NOW AVAILABLE The draft of my book on Organizational Intelligence is now available on LeanPub http://leanpub.com/orgintelligence. Please support this development by subscribing and commenting. Thanks.

Wednesday, August 26, 2009

Crude Categories

@snowded is wondering when people will give up on crude categories like Gen X/Y? @gbrettmiller adds that it's the ever present problem of "us" and "them"; unfortunately many people think in terms of these categories or, worse, labels.

I suspect Dave already knows the answer. This could be a rhetorical question, expressing frustration and despair with the fact that people find these crude categories so attractive. Surely he cannot be hoping for some collective epiphany, in which people throw all such crude distinctions onto a Bonfire of the Categories?

Implicit in Dave's question is a distinction between "crude" categories and some other kind of categories, perhaps "refined". Perhaps crude categories are those we use without deliberation or reflection. So what would "refining" or "refinement" look like?

Many of the categories Dave is referring to are polythetic ones - dependent on an overlapping set of characteristic features rather than a single defining feature. Therefore one of the characteristic features of the refined use of such categories is to remind ourselves that a simple category label stands for a complex set of overlapping attributes, not all of which may be present in any given situation. Any conclusions we might try and draw from these categories should be regarded as unreliable until they have been verified by unpacking the category into the complex observations of which it provides a simple summary.

Next practice doesn't mean discarding labels and categories, but it should probably mean being a little more self-aware about what Maturana calls "languaging" - including one's use of labels and the conclusions one draws from them.


Further reading:
And see also:

1 comment:

  1. Richard,

    My reference to "us" and "them" as labels comes from my experiences as the parent of an autistic son. "Autistic" is, in many non-autistic people's minds, a label that denotes negatives about the person it describes: disabled, inferior, incapable, loser, "retard", etc.

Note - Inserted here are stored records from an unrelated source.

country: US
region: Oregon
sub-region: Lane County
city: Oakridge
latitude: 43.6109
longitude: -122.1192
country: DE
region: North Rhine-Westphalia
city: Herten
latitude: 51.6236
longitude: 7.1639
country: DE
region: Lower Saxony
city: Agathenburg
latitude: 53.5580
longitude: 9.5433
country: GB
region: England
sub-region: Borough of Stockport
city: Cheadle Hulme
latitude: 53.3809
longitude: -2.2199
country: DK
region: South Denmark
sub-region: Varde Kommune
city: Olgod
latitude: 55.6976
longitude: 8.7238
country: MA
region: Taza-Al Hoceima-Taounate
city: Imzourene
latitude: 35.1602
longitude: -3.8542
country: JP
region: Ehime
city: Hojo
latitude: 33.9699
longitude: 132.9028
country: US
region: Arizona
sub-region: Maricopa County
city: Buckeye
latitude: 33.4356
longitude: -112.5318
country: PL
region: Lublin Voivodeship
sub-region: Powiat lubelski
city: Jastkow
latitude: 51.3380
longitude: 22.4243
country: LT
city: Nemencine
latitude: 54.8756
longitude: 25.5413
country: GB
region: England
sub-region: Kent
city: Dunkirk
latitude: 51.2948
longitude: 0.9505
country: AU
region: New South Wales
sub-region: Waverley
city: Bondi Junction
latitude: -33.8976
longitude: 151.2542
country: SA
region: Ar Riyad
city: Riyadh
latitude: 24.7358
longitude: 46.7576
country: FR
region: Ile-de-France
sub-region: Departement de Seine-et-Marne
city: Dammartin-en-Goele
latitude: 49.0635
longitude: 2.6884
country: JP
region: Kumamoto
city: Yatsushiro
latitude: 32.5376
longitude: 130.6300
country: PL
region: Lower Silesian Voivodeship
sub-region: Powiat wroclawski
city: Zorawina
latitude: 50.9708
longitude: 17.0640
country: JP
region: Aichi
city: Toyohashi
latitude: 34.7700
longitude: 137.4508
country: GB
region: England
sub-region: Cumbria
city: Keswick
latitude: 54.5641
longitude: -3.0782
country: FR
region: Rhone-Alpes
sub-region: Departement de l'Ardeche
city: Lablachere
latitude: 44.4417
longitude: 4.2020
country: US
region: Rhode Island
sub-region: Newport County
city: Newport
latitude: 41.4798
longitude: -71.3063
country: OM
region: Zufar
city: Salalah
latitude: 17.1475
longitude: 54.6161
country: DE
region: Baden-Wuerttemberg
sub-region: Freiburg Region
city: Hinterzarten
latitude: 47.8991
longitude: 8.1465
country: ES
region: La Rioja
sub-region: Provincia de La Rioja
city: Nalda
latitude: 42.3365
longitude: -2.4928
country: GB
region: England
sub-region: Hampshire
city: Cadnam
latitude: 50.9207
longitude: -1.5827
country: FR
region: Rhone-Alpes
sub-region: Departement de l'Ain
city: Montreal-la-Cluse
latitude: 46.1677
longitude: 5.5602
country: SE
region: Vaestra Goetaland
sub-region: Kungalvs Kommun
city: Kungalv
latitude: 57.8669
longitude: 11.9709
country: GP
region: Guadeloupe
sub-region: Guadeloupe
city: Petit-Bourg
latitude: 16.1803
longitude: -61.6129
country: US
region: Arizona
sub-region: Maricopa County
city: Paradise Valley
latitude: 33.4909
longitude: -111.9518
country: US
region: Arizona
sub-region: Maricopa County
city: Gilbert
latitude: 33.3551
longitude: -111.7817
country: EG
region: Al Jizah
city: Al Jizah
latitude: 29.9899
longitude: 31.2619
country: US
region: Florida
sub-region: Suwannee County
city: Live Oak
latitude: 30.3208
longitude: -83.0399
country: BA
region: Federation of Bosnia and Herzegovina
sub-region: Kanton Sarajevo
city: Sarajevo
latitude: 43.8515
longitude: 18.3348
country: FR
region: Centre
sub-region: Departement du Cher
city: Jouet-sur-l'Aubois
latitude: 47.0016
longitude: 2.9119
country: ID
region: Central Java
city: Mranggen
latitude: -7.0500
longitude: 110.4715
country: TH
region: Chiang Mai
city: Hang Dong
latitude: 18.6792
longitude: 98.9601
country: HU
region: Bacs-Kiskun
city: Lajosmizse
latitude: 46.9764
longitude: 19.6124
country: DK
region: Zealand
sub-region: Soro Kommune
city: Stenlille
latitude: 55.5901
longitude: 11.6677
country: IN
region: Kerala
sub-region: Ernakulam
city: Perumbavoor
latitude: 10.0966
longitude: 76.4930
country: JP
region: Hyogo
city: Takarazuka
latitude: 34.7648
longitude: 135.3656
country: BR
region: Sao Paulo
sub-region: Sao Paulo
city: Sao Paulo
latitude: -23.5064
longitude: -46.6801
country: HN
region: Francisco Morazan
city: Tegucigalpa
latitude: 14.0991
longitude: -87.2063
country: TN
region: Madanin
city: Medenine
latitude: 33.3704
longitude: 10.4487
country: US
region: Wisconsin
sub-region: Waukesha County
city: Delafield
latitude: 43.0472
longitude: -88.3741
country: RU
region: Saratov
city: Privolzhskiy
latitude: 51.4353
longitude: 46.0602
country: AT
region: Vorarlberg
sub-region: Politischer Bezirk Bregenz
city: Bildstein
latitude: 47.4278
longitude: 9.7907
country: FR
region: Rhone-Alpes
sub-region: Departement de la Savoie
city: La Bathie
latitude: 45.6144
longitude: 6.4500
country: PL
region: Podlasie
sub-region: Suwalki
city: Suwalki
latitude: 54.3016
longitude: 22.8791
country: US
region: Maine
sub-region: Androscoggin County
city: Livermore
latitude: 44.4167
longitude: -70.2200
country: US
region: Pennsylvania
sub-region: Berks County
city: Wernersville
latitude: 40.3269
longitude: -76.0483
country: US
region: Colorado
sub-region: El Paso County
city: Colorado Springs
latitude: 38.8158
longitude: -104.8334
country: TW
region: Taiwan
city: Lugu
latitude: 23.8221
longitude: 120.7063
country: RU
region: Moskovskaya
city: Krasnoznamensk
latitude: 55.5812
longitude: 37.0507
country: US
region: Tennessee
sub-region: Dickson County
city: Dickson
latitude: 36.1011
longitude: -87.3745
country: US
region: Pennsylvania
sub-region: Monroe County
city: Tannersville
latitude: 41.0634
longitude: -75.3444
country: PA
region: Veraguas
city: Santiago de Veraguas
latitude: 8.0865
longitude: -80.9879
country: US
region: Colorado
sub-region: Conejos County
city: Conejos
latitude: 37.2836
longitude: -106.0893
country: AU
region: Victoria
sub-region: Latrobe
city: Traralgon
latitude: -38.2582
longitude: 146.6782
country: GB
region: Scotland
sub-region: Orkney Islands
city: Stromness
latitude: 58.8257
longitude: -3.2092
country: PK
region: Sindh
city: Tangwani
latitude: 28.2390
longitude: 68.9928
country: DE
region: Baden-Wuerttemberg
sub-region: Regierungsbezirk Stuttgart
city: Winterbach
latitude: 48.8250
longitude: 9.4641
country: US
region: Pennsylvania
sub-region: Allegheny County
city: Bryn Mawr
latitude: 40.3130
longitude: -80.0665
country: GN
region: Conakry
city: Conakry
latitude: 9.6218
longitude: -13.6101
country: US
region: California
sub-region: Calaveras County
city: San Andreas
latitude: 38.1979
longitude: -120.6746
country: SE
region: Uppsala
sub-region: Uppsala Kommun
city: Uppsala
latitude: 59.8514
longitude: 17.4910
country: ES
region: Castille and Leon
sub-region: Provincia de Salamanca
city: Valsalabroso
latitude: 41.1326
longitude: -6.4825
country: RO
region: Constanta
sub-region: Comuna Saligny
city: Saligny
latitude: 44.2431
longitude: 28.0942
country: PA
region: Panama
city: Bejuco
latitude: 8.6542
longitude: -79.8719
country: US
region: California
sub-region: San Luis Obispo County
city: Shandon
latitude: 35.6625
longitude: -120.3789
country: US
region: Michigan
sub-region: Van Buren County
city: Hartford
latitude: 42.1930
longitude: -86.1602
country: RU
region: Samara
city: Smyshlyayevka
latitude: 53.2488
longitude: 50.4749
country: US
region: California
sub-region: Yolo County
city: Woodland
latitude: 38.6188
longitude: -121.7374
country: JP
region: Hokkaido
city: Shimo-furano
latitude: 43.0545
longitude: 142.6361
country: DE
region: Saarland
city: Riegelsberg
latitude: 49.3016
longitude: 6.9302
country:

Not knowing anything else about the autistic person, the label of "autistic" instantly brings those preconceptions to mind.

    In much the same way, the labels of Gen X or Gen Y typically bring about preconceived images about how the members of those groups behave, especially as regards their use/understanding of modern technology.

    Instead of Gen X/Y, I would suggest referring to people as "willing to learn" or "not willing to learn", or something similar. If the grouping, the "label", is based on actual attributes/skills of the person, and not some arbitrary date on the calendar, that label will provide a much more relevant understanding of that person.